Data in this exercise
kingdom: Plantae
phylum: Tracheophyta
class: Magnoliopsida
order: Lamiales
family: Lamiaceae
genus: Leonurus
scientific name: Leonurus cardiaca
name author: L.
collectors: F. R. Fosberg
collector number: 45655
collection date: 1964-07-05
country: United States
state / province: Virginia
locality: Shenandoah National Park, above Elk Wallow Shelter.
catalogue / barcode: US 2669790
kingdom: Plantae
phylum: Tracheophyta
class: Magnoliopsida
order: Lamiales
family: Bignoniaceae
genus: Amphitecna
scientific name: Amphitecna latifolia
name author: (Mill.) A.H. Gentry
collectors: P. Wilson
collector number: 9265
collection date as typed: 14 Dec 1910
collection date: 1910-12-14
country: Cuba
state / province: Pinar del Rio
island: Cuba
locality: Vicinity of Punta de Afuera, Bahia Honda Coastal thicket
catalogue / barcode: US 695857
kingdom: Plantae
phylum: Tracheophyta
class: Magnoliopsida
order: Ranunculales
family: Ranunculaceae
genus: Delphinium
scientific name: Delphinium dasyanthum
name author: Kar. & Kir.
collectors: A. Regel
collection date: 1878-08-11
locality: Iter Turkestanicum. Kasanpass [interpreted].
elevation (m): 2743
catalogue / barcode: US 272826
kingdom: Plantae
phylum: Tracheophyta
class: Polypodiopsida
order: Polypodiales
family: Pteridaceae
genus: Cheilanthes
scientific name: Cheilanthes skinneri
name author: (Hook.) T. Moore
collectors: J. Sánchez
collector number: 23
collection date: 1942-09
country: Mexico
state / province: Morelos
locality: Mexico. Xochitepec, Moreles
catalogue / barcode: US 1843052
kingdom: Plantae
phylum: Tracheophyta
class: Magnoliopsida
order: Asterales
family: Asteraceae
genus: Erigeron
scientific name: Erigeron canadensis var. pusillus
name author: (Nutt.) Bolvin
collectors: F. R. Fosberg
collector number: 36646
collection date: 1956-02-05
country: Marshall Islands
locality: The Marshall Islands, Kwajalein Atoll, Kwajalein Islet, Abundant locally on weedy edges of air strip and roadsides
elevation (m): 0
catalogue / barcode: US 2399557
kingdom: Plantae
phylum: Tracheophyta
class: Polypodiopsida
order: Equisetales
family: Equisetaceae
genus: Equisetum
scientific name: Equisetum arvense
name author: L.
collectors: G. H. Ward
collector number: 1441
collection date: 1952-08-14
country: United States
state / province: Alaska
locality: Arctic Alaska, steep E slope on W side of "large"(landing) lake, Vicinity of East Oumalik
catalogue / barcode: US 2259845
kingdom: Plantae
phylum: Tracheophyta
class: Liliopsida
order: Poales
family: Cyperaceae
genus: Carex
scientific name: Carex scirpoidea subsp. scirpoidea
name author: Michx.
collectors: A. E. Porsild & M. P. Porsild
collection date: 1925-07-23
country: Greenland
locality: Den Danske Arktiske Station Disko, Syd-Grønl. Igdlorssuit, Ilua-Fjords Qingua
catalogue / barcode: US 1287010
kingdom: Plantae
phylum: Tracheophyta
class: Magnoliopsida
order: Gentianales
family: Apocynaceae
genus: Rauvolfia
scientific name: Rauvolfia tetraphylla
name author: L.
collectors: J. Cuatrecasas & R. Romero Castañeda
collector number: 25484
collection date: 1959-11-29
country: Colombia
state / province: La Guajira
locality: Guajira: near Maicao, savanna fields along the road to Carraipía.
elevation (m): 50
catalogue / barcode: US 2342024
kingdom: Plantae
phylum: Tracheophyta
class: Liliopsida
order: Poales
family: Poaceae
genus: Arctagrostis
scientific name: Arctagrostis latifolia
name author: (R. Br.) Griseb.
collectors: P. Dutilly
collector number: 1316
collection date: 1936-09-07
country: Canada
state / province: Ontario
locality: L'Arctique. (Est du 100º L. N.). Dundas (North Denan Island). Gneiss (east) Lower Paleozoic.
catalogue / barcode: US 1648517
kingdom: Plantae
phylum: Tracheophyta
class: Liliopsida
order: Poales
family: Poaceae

Request
Write out all of the lines above word for word, keeping their order.

Solution to this exercise
kingdom: Plantae
phylum: Tracheophyta
class: Magnoliopsida
order: Lamiales
family: Lamiaceae
genus: Leonurus
scientific name: Leonurus cardiaca
name author: L.
collectors: F. R. Fosberg
collector number: 45655
collection date: 1964-07-05
country: United States
state / province: Virginia
locality: Shenandoah National Park, above Elk Wallow Shelter.
catalogue / barcode: US 2669790
kingdom: Plantae
phylum: Tracheophyta
class: Magnoliopsida
order: Lamiales
family: Bignoniaceae
genus: Amphitecna
scientific name: Amphitecna latifolia
name author: (Mill.) A.H. Gentry
collectors: P. Wilson
collector number: 9265
collection date as typed: 14 Dec 1910
collection date: 1910-12-14
country: Cuba
state / province: Pinar del Rio
island: Cuba
locality: Vicinity of Punta de Afuera, Bahia Honda Coastal thicket
catalogue / barcode: US 695857
kingdom: Plantae
phylum: Tracheophyta
class: Magnoliopsida
order: Ranunculales
family: Ranunculaceae
genus: Delphinium
scientific name: Delphinium dasyanthum
name author: Kar. & Kir.
collectors: A. Regel
collection date: 1878-08-11
locality: Iter Turkestanicum. Kasanpass [interpreted].
elevation (m): 2743
catalogue / barcode: US 272826
kingdom: Plantae
phylum: Tracheophyta
class: Polypodiopsida
order: Polypodiales
family: Pteridaceae
genus: Cheilanthes
scientific name: Cheilanthes skinneri
name author: (Hook.) T. Moore
collectors: J. Sánchez
collector number: 23
collection date: 1942-09
country: Mexico
state / province: Morelos
locality: Mexico. Xochitepec, Moreles
catalogue / barcode: US 1843052
kingdom: Plantae
phylum: Tracheophyta
class: Magnoliopsida
order: Asterales
family: Asteraceae
genus: Erigeron
scientific name: Erigeron canadensis var. pusillus
name author: (Nutt.) Bolvin
collectors: F. R. Fosberg
collector number: 36646
collection date: 1956-02-05
country: Marshall Islands
locality: The Marshall Islands, Kwajalein Atoll, Kwajalein Islet, Abundant locally on weedy edges of air strip and roadsides
elevation (m): 0
catalogue / barcode: US 2399557
kingdom: Plantae
phylum: Tracheophyta
class: Polypodiopsida
order: Equisetales
family: Equisetaceae
genus: Equisetum
scientific name: Equisetum arvense
name author: L.
collectors: G. H. Ward
collector number: 1441
collection date: 1952-08-14
country: United States
state / province: Alaska
locality: Arctic Alaska, steep E slope on W side of "large"(landing) lake, Vicinity of East Oumalik
catalogue / barcode: US 2259845
kingdom: Plantae
phylum: Tracheophyta
class: Liliopsida
order: Poales
family: Cyperaceae
genus: Carex
scientific name: Carex scirpoidea subsp. scirpoidea
name author: Michx.
collectors: A. E. Porsild & M. P. Porsild
collection date: 1925-07-23
country: Greenland
locality: Den Danske Arktiske Station Disko, Syd-Grønl. Igdlorssuit, Ilua-Fjords Qingua
catalogue / barcode: US 1287010
kingdom: Plantae
phylum: Tracheophyta
class: Magnoliopsida
order: Gentianales
family: Apocynaceae
genus: Rauvolfia
scientific name: Rauvolfia tetraphylla
name author: L.
collectors: J. Cuatrecasas & R. Romero Castañeda
collector number: 25484
collection date: 1959-11-29
country: Colombia
state / province: La Guajira
locality: Guajira: near Maicao, savanna fields along the road to Carraipía.
elevation (m): 50
catalogue / barcode: US 2342024
kingdom: Plantae
phylum: Tracheophyta
class: Liliopsida
order: Poales
family: Poaceae
genus: Arctagrostis
scientific name: Arctagrostis latifolia
name author: (R. Br.) Griseb.
collectors: P. Dutilly
collector number: 1316
collection date: 1936-09-07
country: Canada
state / province: Ontario
locality: L'Arctique. (Est du 100º L. N.). Dundas (North Denan Island). Gneiss (east) Lower Paleozoic.
catalogue / barcode: US 1648517
kingdom: Plantae
phylum: Tracheophyta
class: Liliopsida
order: Poales
family: Poaceae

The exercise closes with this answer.